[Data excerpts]
[START]

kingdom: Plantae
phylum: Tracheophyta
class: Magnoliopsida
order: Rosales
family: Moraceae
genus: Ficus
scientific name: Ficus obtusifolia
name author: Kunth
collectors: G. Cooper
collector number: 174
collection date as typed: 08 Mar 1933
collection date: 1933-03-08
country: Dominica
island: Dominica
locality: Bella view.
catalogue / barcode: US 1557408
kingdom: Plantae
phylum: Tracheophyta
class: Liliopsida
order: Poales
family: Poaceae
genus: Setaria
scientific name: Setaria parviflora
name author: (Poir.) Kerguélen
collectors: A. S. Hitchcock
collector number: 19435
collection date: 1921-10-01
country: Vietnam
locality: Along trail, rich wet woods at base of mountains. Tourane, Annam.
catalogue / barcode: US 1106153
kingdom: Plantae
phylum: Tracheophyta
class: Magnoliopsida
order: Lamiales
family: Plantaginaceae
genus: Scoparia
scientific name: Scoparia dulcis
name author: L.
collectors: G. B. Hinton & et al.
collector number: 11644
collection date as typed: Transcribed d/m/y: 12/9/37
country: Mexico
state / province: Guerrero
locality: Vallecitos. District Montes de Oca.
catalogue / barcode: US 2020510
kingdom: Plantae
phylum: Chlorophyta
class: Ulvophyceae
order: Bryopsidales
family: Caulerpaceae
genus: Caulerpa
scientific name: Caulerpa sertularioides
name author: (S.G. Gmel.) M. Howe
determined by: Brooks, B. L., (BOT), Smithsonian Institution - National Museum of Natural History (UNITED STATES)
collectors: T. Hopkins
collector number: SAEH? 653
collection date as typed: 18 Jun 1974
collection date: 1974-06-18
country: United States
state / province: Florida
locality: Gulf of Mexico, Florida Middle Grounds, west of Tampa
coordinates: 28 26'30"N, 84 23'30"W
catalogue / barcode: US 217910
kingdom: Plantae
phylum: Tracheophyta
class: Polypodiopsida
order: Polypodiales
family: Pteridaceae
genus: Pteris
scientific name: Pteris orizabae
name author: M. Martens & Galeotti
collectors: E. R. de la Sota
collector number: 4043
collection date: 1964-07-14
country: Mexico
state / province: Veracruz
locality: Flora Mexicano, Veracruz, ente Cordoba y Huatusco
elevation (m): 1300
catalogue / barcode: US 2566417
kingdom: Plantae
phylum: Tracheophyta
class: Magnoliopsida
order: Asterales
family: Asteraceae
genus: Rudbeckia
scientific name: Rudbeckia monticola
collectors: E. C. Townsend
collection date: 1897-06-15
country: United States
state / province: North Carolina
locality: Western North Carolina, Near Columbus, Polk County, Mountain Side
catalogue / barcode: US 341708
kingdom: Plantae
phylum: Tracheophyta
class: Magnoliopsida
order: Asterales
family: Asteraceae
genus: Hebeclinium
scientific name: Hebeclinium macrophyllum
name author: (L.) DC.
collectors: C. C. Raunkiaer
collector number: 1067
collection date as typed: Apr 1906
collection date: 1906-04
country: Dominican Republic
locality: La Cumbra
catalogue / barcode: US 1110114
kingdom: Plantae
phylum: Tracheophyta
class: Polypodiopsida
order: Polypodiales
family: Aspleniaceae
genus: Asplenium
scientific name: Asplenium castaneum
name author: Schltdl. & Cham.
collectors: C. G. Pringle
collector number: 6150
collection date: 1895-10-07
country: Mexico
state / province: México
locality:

[END]

* **Goal**:
Extract the lines of the items word for word, beginning with the first line and continuing through the line that contains "locality: Along trail, rich", with both of those lines included.

* **Solution for this exercise**:
kingdom: Plantae
phylum: Tracheophyta
class: Magnoliopsida
order: Rosales
family: Moraceae
genus: Ficus
scientific name: Ficus obtusifolia
name author: Kunth
collectors: G. Cooper
collector number: 174
collection date as typed: 08 Mar 1933
collection date: 1933-03-08
country: Dominica
island: Dominica
locality: Bella view.
catalogue / barcode: US 1557408
kingdom: Plantae
phylum: Tracheophyta
class: Liliopsida
order: Poales
family: Poaceae
genus: Setaria
scientific name: Setaria parviflora
name author: (Poir.) Kerguélen
collectors: A. S. Hitchcock
collector number: 19435
collection date: 1921-10-01
country: Vietnam
locality: Along trail, rich wet woods at base of mountains. Tourane, Annam.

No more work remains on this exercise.